Editor’s Fanfare Vol. III, No. 6

 Circus is More Than Raw Skill

The thing about the circus that first captured my imagination was it visual excitement: the color, the movement, the changing lights, those magical super trouper followspots piercing the darkness of Madison Square Garden with moving shafts of colored light.

It is that same physical part of the circus production that still stirs my heart and stimulates the mind.  So costumes, lights, props and movement are still very significant elements by which I first judge a circus.

I offer this preamble to my discussion of Circus Smirkus’ most recent production,  Anchors Away for Atlantis, in which the aforementioned physical elements work exceeding well and serve immeasurably to enhance the overall production.  The same is true for Circus Juventas’ production Neverland.  Juventas which has been staging extravagant physical production as showcases for the work of their ever growing number of talented students for the past twenty years.
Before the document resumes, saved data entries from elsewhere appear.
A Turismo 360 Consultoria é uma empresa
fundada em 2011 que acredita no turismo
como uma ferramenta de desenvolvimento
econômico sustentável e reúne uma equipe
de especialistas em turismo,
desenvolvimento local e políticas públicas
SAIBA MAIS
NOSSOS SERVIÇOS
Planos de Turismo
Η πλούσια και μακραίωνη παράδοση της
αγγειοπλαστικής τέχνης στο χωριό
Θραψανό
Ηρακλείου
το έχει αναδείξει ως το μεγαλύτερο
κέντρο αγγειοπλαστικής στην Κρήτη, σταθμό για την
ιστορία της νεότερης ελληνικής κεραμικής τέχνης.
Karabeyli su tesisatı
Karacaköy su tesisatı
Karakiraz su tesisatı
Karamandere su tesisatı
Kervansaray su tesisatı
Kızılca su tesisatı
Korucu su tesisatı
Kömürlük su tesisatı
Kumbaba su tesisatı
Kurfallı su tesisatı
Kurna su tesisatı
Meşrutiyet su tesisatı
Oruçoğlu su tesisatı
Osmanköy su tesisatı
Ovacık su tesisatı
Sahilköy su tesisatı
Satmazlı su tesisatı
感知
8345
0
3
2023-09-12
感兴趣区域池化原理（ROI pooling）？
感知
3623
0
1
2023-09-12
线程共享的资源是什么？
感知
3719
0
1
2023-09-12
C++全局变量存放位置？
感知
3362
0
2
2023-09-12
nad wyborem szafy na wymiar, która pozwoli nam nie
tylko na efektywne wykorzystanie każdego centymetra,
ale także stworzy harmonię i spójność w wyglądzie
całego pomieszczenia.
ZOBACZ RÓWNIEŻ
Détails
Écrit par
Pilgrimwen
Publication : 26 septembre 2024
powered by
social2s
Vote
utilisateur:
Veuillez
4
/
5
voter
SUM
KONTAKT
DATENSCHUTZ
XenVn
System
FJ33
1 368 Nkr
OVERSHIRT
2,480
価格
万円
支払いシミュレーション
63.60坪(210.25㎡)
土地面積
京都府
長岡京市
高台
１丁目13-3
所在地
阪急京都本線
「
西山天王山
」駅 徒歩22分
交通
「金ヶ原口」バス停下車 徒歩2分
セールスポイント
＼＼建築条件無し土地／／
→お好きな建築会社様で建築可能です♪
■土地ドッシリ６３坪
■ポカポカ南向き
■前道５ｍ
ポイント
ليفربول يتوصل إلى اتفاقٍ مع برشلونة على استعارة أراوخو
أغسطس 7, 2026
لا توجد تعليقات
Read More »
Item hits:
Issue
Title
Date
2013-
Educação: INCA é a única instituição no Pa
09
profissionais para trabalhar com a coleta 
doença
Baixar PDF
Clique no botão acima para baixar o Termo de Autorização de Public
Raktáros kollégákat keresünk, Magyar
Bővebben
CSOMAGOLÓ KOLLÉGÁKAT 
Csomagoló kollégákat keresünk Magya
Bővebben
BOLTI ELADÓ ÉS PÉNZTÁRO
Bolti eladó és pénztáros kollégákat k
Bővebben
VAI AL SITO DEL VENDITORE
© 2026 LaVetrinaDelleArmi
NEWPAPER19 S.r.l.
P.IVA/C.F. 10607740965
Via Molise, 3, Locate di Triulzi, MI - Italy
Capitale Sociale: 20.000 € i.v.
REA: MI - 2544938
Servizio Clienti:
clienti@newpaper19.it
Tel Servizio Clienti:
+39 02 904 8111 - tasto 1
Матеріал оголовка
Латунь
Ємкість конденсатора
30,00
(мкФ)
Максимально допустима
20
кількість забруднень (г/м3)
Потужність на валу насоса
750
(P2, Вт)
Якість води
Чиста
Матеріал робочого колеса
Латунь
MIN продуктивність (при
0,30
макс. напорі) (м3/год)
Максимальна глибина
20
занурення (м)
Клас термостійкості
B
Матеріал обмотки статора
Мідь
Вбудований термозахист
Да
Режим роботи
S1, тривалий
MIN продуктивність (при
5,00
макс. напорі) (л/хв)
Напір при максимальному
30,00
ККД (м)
Certainly the physical production is a vital part of the success of Feld Entertainment’s latest adventure Marvel Universe Live, aside from his non-stop action.

This issue of Spectacle focuses exclusively on reviews, and in each the visual component is a important element.  There are nine reviews in all, suggesting the diversity of expression the circus arts can be put to use.  Each is accompanied by a photo gallery, two of which are quite extensive.  The two productions that are exceptions in part to the above are the Bindlestiff’s Family Cirkus and spontaneous new skill-based production, Company McQuigg, both of which strip down the production values to highlight the skills as their essential ingredients.